Israelis are opening their homes to evacuees from the north and the south, inviting in perfect strangers as if they are their family – because at the end of the day, we are all one family. Israelis are adopting and fostering dogs who survived on October 7, their owners murdered or missing or staying in a hotel where pets aren’t welcome. Israelis are cooking meals – for the evacuees, for the soldiers, for women caring for their children while their husbands are in reserve duty. Israelis are lending a hand to pick fruits and vegetables from fields in the north and the south, anything to help the farmers who are left to fend for themselves as many of their pickers returned to their countries of origin. Israelis who were traveling around the world on October 7 are flying back to Israel to serve in the IDF. Jewish American doctors, including local Pittsburgh doctors, are leaving behind their busy schedules and flying to Israel to bring their much-needed skills to Israeli hospitals, helping to save lives. Jews around the world are postering images of the 224 Israelis held captive in Gaza, lest the world forget their horrific plight. And Jews around the world are generously donating unprecedented dollars to help meet the tremendous needs in the field.

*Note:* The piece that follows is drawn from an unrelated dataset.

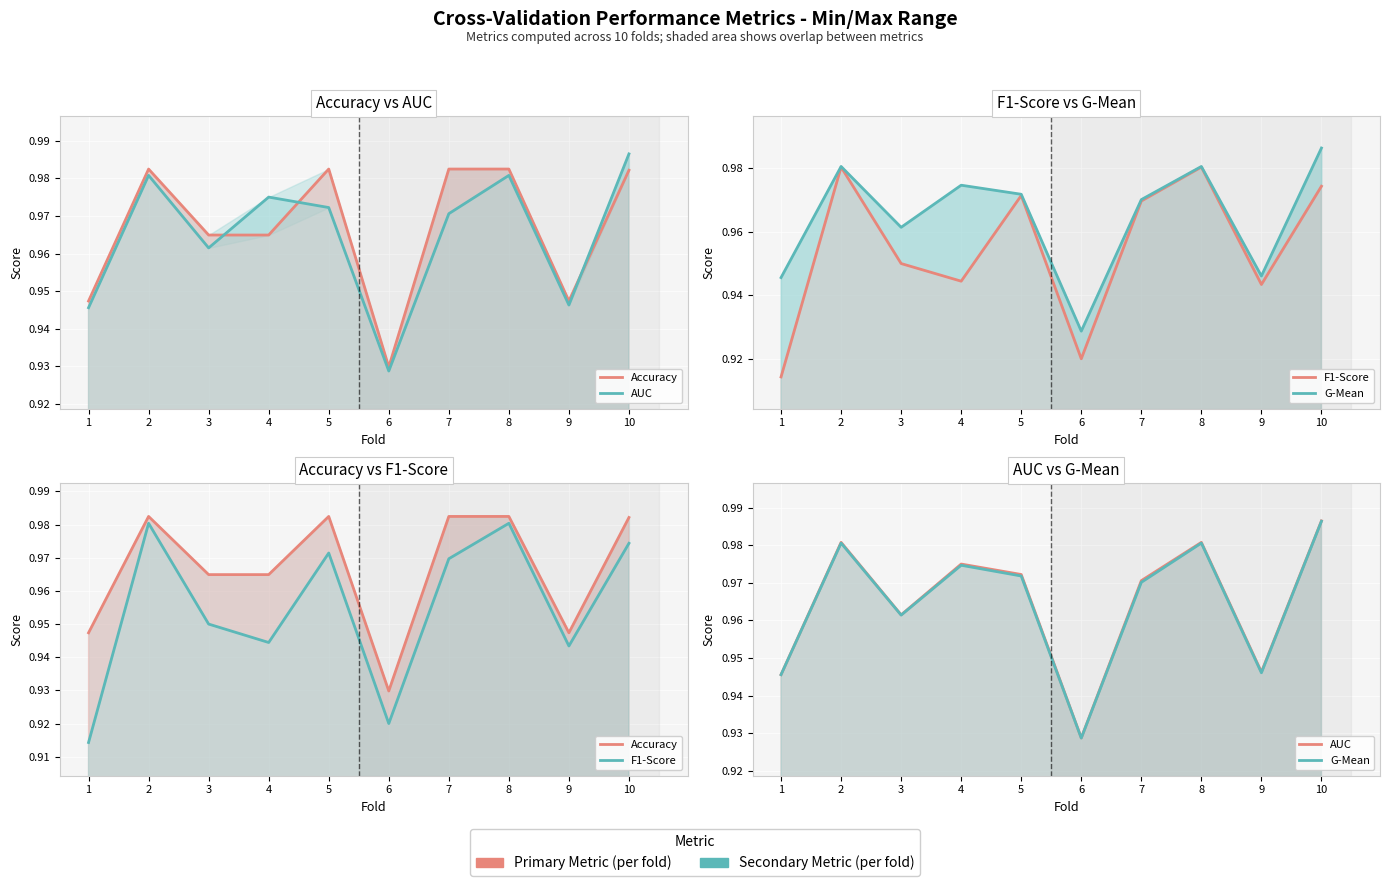

Is it true that G-Mean equals 0.6 at 7?

False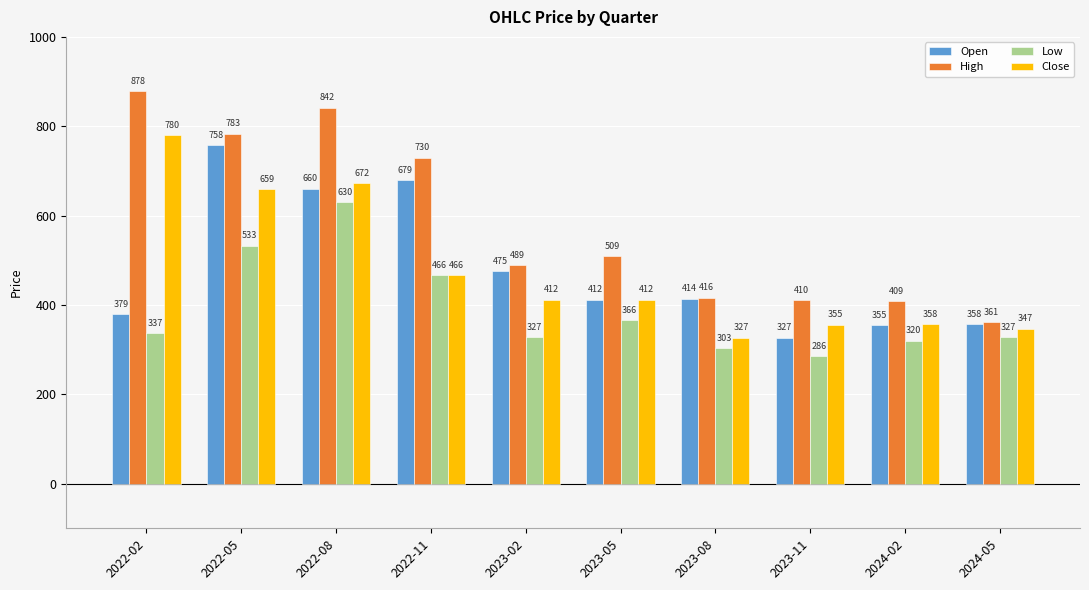

At which category does the chart reach its minimum across all series?

2023-11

Israelis and Jews in the Diaspora alike have enlisted their hearts and minds in defending the Jewish state in one of our greatest hours of need. Hamas dealt us a horrible blow, but they had no idea who they were dealing with – they have no idea how strong the Jewish people are, they have no idea how we unite in times of crisis, and they have no idea how undefeatable we are when we come together as a people. Hamas is an ideology of death and hate, but we – the Jewish people – are an ideology of life and love. And loves always triumphs over hate.
So now is the time to enlist to the global effort of defending the Jewish nation and its right to defend itself. Now is the time to do whatever YOU can do to help. For some, it may be writing to your elected officials, urging them to support Israel and to bring home the hostages held in captivity. For others, it may be contributing to the Federation’s Israel emergency relief campaign, funds that will help victims of terror, provide trauma relief, reinforce hospitals throughout the country, help the most vulnerable, and more. For others, it may mean coming to Israel to volunteer – as a doctor, a soldier or a civilian. For others, it may mean actively sharing on social media in support of Israel’s right to defend itself. For others, it may be holding hasbara* gatherings with family and friends, whether over zoom or in person. Regardless of what it is, every person who understands that this is a war against an evil ideology that must be defeated needs to enlist to the effort. This is a call for action. Enlist your hearts and minds to the effort to defend the right and obligation of the one Jewish nation in the world to defend itself from terrorism. We will get through this, but we can only succeed if we do it together. Now is the time to enlist. The clock is ticking…
May this be a Shabbat that ushers in peace to Israel and all the Jewish people. May this be a Shabbat that brings our hostages home. May this be a Shabbat where we start to feel a glimmer of hope amidst all the despair.
*Hasbara (Hebrew: הַסְבָּרָה) has no direct English translation, but roughly means “explaining”.